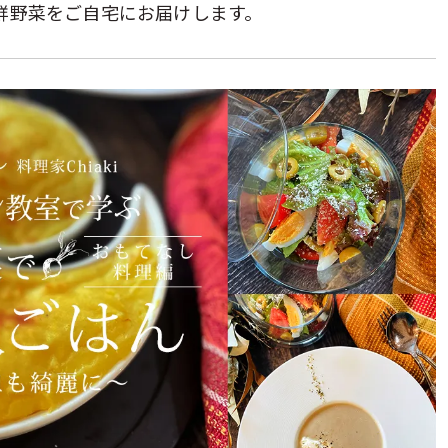
新鮮野菜をご自宅にお届けします。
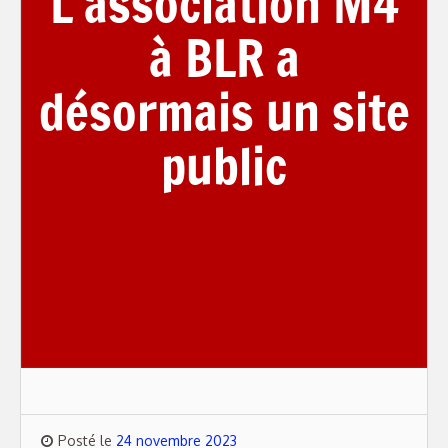
L’association M4
à BLR a
désormais un site
public
Posté le
24 novembre 2023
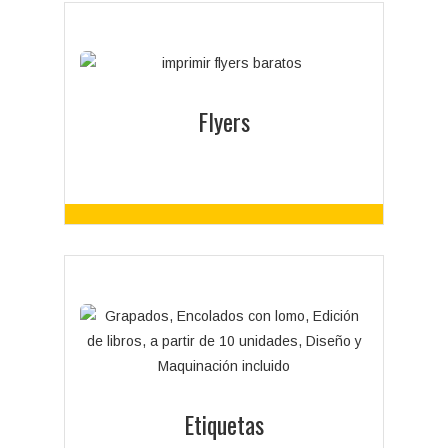
Flyers
Distintos tipos de papeles y grosores para la
impresión de Flyers. Pequeña y gran tirada.
Preparado en 24 horas.
Flyers
Etiquetas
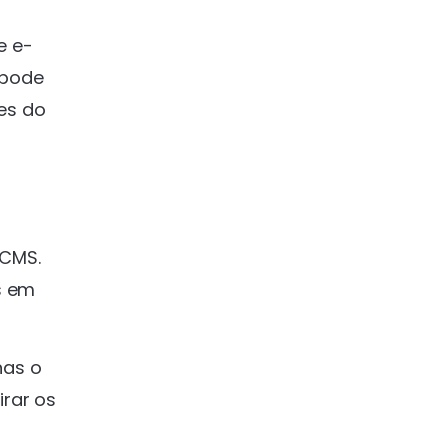
e e-
 pode
es do
 CMS.
s em
nas o
irar os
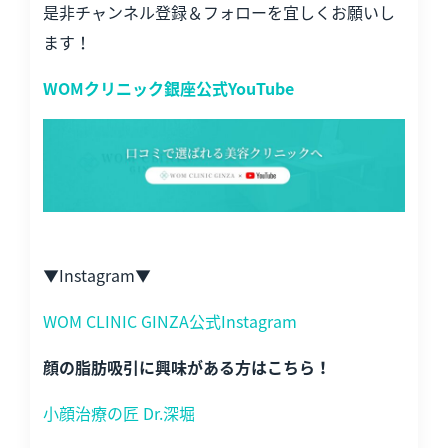
是非チャンネル登録＆フォローを宜しくお願いし
ます！
WOMクリニック銀座公式YouTube
▼Instagram▼
WOM CLINIC GINZA公式Instagram
顔の脂肪吸引に興味がある方はこちら！
小顔治療の匠 Dr.深堀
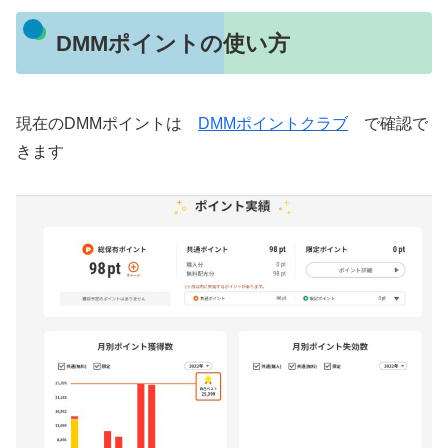
DMMポイントの使い方
現在のDMMポイントは
DMMポイントクラブ
で確認で
きます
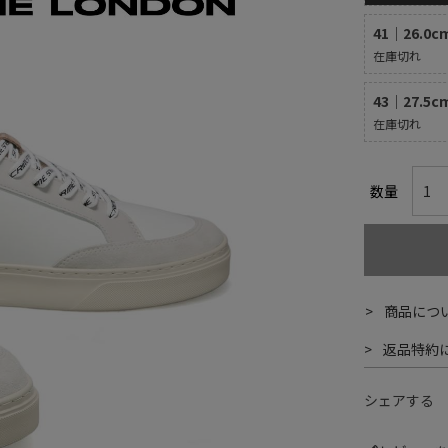
41｜26.0c
在庫切れ
43｜27.5c
在庫切れ
商品につ
返品特約
シェアする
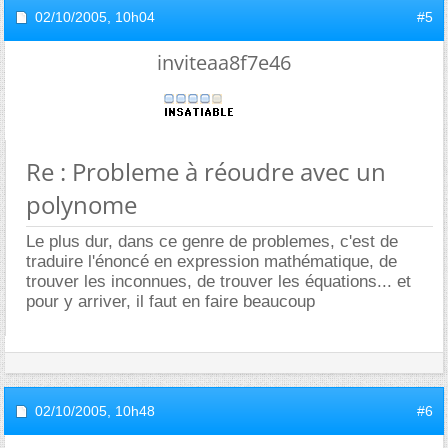
02/10/2005,
10h04
#5
inviteaa8f7e46
Re : Probleme à réoudre avec un
polynome
Le plus dur, dans ce genre de problemes, c'est de
traduire l'énoncé en expression mathématique, de
trouver les inconnues, de trouver les équations... et
pour y arriver, il faut en faire beaucoup
02/10/2005,
10h48
#6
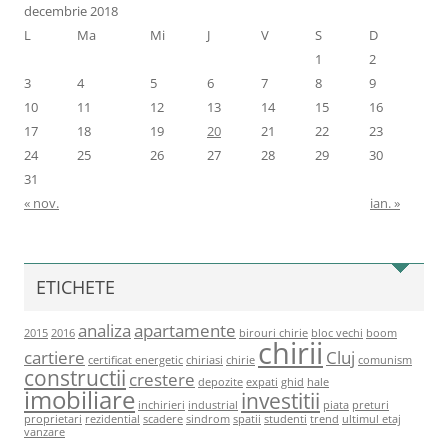
decembrie 2018
L
Ma
Mi
J
V
S
D
1
2
3
4
5
6
7
8
9
10
11
12
13
14
15
16
17
18
19
20
21
22
23
24
25
26
27
28
29
30
31
« nov.
ian. »
ETICHETE
analiza
apartamente
2015
2016
birouri chirie
bloc vechi
boom
chirii
cartiere
Cluj
certificat energetic
chiriasi
chirie
comunism
constructii
crestere
depozite
expati
ghid
hale
imobiliare
investitii
inchirieri
industrial
piata
preturi
proprietari
rezidential
scadere
sindrom
spatii
studenti
trend
ultimul etaj
vanzare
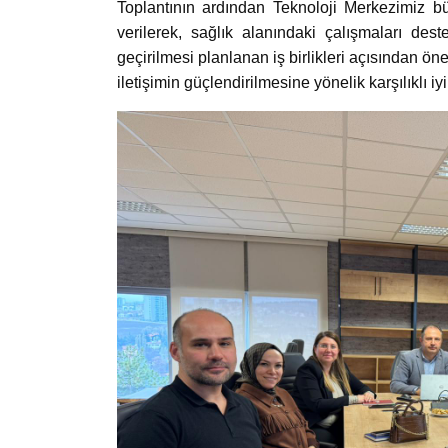
Toplantının ardından Teknoloji Merkezimiz bü
verilerek, sağlık alanındaki çalışmaları deste
geçirilmesi planlanan iş birlikleri açısından ön
iletişimin güçlendirilmesine yönelik karşılıklı iy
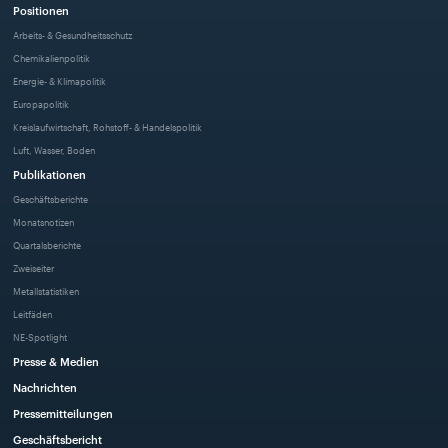
Positionen
Arbeits- & Gesundheitsschutz
Chemikalienpolitik
Energie- & Klimapolitik
Europapolitik
Kreislaufwirtschaft, Rohstoff- & Handelspolitik
Luft, Wasser, Boden
Publikationen
Geschäftsberichte
Monatsnotizen
Quartalsberichte
Zweiseiter
Metallstatistiken
Leitfäden
NE-Spotlight
Presse & Medien
Nachrichten
Pressemitteilungen
Geschäftsbericht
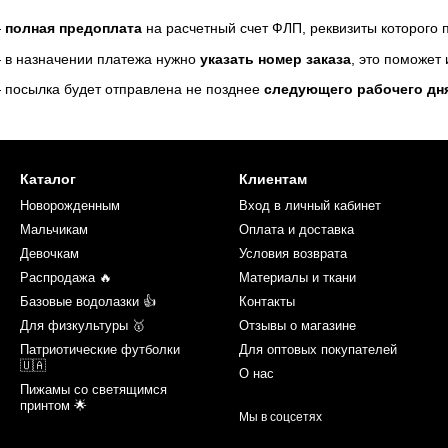
—
полная предоплата
на расчетный счет ФЛП, реквизиты которого
 в назначении платежа нужно
указать номер заказа
, это поможет
 посылка будет отправлена не позднее
следующего рабочего дн
Каталог
Клиентам
Новорожденным
Вход в личный кабинет
Мальчикам
Оплата и доставка
Девочкам
Условия возврата
Распродажа 🔥
Материалы и ткани
Базовые водолазки 👍
Контакты
Для физкультуры 🥇
Отзывы о магазине
Патриотические футболки
Для оптовых покупателей
🇺🇦
О нас
Пижамы со светящимся
принтом 🌟
Мы в соцсетях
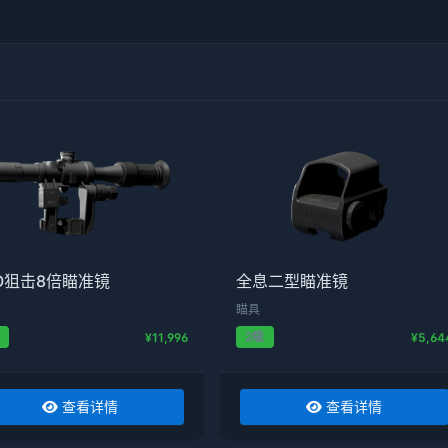
O狙击8倍瞄准镜
全息二型瞄准镜
瞄具
级
2级
¥11,996
¥5,64
查看详情
查看详情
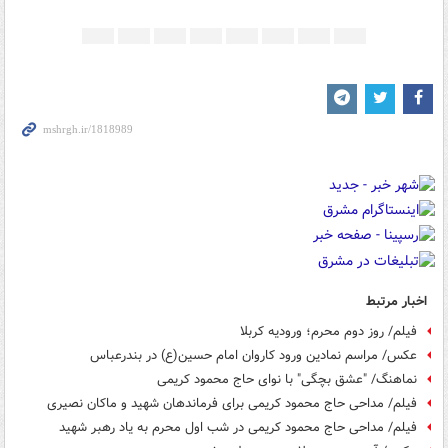
اخبار مرتبط
فیلم/ روز دوم محرم؛ ورودیه کربلا
عکس/ مراسم نمادین ورود کاروان امام حسین(ع) در بندرعباس
نماهنگ/ "عشق بچگی" با نوای حاج محمود کریمی
فیلم/ مداحی حاج محمود کریمی برای فرماندهان شهید و ماکان نصیری
فیلم/ مداحی حاج محمود کریمی در شب اول محرم به یاد رهبر شهید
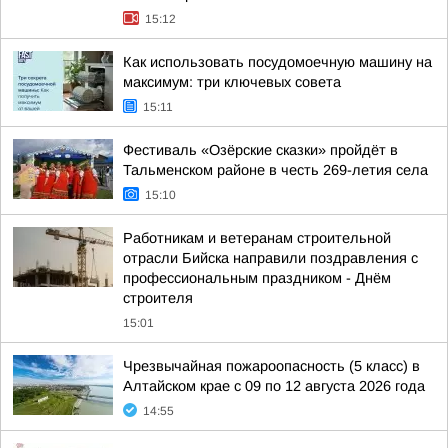
15:12
Как использовать посудомоечную машину на
максимум: три ключевых совета
15:11
Фестиваль «Озёрские сказки» пройдёт в
Тальменском районе в честь 269-летия села
15:10
Работникам и ветеранам строительной
отрасли Бийска направили поздравления с
профессиональным праздником - Днём
строителя
15:01
Чрезвычайная пожароопасность (5 класс) в
Алтайском крае с 09 по 12 августа 2026 года
14:55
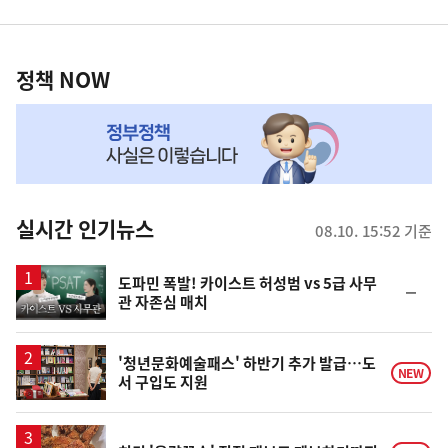
영
정
역
책
정책 NOW
NOW,
MY
맞
춤
뉴
실시간 인기뉴스
08.10. 15:52 기준
스
영
도파민 폭발! 카이스트 허성범 vs 5급 사무
순
관 자존심 매치
상
위
동
일
'청년문화예술패스' 하반기 추가 발급…도
NEW
서 구입도 지원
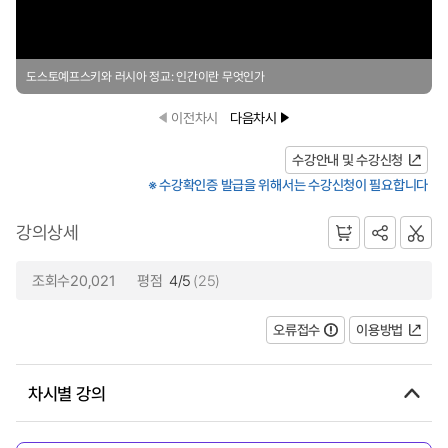
도스토예프스키와 러시아 정교: 인간이란 무엇인가
이전차시
다음차시
수강안내 및 수강신청
※ 수강확인증 발급을 위해서는 수강신청이 필요합니다
강의상세
조회수20,021
평점
4/5
(25)
오류접수
이용방법
차시별 강의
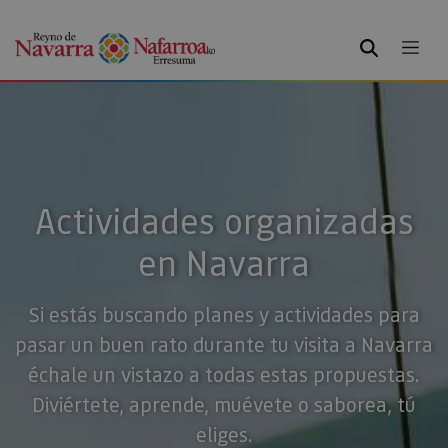
BUSCAR
Actividades organizadas
en Navarra
Si estás buscando planes y actividades para
pasar un buen rato durante tu visita a Navarra
échale un vistazo a todas estas propuestas.
Diviértete, aprende, muévete o saborea, tú
eliges.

___

YOUR OBJECTIVE ▸ Reproduce unchanged everything in the rows from the line containing "decembrie 2018" down to the line containing "iletişimin güçlendirilmesine yönelik", including both of those lines. Leave the pictures out of your answer.

ANSWER SECTION ▸
decembrie 2018
L
Ma
Mi
J
V
S
D
1
2
3
4
5
6
7
8
9
10
11
12
13
14
15
16
17
18
19
20
21
22
23
24
25
26
27
28
29
30
31
« nov.
ian. »
ETICHETE
analiza
apartamente
2015
2016
birouri chirie
bloc vechi
boom
chirii
cartiere
Cluj
certificat energetic
chiriasi
chirie
comunism
constructii
crestere
depozite
expati
ghid
hale
imobiliare
investitii
inchirieri
industrial
piata
preturi
proprietari
rezidential
scadere
sindrom
spatii
studenti
trend
ultimul etaj
vanzare
Toplantının ardından Teknoloji Merkezimiz bü
verilerek, sağlık alanındaki çalışmaları deste
geçirilmesi planlanan iş birlikleri açısından ön
iletişimin güçlendirilmesine yönelik karşılıklı iy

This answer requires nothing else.